Bem-vindo à cabeça de um rapaz. Um rapaz adolescente. Um rapaz adolescente como os rapazes adolescentes que cientistas de diferentes áreas tentam perceber. Porquê este interesse pelos rapazes?

Estudos de entidades como a Organização Mundial de Saúde (OMS) ou a Eurydice (rede europeia de informação sobre sistemas educativos) mostram dados como estes: eles têm piores notas do que as raparigas. E desistem mais da escola. Começam aembriagar-se mais cedo. E mais frequentemente (a maioria dos miúdos portugueses do 6.º ao 10.º ano de escolaridade dizem que nunca se embriagaram, mas a percentagem de rapazes que admite que já o fez é duas vezes maior do que a das raparigas).

Os rapazes também se aborrecem mais com as aulas, andam mais à luta nos recreios. E envolvem-se mais em acidentes.

"Perde-se a paciência facilmente. Um manda bocas, goza, empurra. É brincadeira. Mas, de repente, já é a sério. Ou um chega e dá um calduço. Esse tipo de brincadeiras, aparentemente inofensivas, muitas vezes acabam mal. Agora tento controlar-me mais. Mando uma boca e viro costas. Fico a roer-me todo por dentro, mas acho que é melhor. Já me magoei uma vez, levei uma joelhada no nariz. Ficou a deitar um bocado de sangue. Quando cheguei a casa, disse que tinha levado uma bolada para não mostrar parte de fraco e não ter de admitir que tinha levado porrada na escola."

Rodrigo Perdigão, 15 anos

"Acho que os rapazes são mais agressivos, até na maneira como falam uns com os outros. As raparigas falam, os rapazes querem mostrar que são fortes."

Francisco Silva, 17 anos

Até podem ser mais gabarolas ("Os rapazes tendem a magnificar o seu êxito junto das raparigas, esperando extrair popularidade junto dos amigos", escreve o sociólogo José Machado Pais em Sexualidade e Afectos Juvenis, livro que ainda está no prelo, mas a que a Pública teve acesso), mas também são, tendencialmente, mais fechados na hora de falar sobre o que mais os preocupa.

E se estão muito, muito tristes? A probabilidade de saírem à rua para ir dar uns chutos na bola é bem grande. E a probabilidade de a tristeza passar, assim, sem mais complicações, também é alta. Não é necessariamente bom. "Os rapazes demoram mais tempo a identificar o mau estar.

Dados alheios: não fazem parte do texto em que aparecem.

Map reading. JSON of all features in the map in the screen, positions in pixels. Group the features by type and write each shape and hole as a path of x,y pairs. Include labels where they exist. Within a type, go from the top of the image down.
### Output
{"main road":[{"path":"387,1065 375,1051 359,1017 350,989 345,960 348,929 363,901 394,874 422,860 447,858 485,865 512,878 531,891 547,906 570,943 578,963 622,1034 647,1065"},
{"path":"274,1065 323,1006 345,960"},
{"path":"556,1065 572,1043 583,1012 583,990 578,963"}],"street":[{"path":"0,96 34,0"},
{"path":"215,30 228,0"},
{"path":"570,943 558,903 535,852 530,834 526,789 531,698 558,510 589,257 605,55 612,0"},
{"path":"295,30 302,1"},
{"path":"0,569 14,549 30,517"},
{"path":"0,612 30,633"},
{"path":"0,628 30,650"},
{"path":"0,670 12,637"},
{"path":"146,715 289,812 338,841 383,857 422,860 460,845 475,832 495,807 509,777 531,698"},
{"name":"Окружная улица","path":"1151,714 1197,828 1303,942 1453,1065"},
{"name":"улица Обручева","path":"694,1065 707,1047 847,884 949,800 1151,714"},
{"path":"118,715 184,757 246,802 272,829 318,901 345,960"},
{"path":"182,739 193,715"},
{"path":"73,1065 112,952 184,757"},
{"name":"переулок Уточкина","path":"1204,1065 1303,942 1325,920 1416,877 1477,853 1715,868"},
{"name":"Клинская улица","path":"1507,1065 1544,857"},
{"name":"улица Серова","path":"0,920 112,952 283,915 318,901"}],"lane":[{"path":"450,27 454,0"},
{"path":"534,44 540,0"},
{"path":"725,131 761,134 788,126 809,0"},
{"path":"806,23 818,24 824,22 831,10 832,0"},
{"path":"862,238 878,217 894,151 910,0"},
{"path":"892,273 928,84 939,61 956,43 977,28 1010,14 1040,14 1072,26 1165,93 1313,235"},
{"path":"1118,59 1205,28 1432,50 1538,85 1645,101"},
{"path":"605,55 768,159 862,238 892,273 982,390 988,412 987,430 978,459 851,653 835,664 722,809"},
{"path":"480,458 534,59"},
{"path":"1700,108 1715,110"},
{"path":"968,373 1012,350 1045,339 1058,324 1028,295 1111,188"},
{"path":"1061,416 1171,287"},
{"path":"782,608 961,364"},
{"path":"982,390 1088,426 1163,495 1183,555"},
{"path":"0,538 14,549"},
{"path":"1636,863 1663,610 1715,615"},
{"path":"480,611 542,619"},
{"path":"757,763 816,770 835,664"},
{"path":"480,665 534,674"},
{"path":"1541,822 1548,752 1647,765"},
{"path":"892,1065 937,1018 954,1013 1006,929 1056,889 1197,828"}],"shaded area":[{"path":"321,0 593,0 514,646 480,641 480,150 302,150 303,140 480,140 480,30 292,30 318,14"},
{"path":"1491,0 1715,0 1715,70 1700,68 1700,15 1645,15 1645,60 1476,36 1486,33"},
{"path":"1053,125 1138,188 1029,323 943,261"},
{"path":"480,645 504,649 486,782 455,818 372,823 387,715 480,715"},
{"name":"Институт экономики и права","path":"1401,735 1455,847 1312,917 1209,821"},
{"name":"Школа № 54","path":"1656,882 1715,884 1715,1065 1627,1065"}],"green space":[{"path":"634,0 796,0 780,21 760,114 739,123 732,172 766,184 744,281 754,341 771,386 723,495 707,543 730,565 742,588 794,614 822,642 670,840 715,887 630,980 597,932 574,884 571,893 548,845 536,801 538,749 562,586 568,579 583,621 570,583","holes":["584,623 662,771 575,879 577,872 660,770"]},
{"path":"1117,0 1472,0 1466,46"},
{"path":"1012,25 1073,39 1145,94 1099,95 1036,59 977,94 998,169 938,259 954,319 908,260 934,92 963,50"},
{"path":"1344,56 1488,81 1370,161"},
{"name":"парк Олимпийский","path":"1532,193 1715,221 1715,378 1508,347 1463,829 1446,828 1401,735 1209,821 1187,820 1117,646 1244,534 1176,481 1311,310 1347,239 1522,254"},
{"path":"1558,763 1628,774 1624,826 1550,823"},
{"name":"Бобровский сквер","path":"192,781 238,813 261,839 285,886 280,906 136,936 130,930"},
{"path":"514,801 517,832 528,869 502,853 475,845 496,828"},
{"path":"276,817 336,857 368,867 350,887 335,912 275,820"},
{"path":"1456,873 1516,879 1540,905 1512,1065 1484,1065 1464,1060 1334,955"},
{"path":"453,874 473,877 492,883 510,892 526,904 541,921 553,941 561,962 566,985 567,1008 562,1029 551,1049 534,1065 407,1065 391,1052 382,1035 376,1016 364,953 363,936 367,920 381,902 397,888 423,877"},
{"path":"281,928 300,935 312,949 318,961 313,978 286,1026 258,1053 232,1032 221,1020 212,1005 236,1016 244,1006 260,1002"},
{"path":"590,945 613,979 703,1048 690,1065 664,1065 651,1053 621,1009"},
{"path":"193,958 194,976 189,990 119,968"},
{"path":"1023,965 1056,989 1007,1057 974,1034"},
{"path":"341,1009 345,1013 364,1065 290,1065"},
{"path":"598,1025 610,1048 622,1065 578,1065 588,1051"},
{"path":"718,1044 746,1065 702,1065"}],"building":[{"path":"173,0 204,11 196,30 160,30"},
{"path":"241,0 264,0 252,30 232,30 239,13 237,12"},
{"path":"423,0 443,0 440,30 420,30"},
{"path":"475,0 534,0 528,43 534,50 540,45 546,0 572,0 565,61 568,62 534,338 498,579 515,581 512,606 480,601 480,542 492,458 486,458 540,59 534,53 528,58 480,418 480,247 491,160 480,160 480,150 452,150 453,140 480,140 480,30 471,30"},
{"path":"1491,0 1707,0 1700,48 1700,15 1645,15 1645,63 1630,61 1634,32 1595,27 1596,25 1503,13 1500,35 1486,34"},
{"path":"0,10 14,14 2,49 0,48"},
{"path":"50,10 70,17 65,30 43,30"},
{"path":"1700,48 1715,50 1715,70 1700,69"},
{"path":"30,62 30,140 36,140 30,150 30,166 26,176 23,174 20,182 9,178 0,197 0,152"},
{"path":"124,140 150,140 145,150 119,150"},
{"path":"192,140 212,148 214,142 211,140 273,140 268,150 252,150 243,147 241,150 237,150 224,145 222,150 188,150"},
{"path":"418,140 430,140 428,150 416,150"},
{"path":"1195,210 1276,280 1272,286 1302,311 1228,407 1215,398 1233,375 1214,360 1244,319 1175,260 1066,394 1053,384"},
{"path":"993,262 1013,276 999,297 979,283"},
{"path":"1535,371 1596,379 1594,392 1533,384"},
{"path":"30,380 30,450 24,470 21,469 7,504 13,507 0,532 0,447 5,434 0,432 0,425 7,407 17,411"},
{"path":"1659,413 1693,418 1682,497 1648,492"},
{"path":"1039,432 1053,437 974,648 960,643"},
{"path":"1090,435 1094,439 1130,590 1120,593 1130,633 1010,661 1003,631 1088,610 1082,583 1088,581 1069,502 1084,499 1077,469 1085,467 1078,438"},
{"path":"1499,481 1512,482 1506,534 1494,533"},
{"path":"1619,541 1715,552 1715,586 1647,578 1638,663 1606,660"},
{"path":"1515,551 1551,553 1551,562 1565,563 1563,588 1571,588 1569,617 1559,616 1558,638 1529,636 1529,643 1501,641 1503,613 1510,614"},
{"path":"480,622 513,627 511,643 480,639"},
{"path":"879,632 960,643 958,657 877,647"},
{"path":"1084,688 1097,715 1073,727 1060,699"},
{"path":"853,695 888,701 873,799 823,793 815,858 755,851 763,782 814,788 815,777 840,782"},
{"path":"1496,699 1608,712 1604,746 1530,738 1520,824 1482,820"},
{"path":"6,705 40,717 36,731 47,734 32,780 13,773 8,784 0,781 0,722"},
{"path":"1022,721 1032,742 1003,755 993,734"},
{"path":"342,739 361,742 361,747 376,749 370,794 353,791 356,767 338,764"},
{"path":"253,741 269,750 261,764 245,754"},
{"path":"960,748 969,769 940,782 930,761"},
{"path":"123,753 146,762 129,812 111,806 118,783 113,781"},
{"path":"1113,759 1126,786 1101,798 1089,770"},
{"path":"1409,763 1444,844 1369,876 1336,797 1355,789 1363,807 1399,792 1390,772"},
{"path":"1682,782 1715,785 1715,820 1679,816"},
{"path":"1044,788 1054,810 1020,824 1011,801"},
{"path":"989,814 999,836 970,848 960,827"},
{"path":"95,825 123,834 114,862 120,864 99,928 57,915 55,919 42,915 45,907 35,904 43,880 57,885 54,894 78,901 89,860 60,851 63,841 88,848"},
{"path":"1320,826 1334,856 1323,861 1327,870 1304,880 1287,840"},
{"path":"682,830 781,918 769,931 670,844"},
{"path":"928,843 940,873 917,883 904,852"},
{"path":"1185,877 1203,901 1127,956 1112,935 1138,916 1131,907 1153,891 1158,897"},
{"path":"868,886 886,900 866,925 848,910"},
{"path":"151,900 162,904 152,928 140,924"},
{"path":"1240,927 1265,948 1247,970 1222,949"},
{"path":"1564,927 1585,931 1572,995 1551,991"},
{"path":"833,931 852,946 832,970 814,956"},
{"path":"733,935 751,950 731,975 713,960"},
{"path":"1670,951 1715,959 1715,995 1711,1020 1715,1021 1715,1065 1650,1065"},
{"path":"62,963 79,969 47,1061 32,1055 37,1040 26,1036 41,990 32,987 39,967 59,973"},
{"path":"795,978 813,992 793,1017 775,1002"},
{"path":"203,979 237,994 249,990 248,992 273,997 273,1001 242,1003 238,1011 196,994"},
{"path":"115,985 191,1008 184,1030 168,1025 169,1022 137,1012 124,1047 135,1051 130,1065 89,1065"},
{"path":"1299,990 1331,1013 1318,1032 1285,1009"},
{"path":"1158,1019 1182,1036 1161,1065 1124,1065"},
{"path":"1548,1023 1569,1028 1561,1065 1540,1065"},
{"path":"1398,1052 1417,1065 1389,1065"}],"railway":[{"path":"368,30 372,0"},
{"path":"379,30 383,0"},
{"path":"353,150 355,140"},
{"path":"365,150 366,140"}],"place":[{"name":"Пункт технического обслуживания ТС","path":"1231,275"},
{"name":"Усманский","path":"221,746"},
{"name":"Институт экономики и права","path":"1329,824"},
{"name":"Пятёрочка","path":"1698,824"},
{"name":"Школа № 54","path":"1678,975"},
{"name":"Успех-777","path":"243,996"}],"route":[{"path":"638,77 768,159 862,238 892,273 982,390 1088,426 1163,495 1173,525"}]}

A menina identifica o sofrimento, diz que está a sofrer, vai deprimir e falar com a amiga, depois com outra amiga, depois com outra, até à náusea; o rapaz vai beber, acelerar, qualquer coisa para externalizar e, se calhar, não tem tanta facilidade em confessar a si próprio que está em sofrimento", explica Margarida Gaspar de Matos, coordenadora em Portugal de um estudo internacional da OMS, o Health Behaviour in School-aged Children (HBSC), no qual o país participa desde 1998.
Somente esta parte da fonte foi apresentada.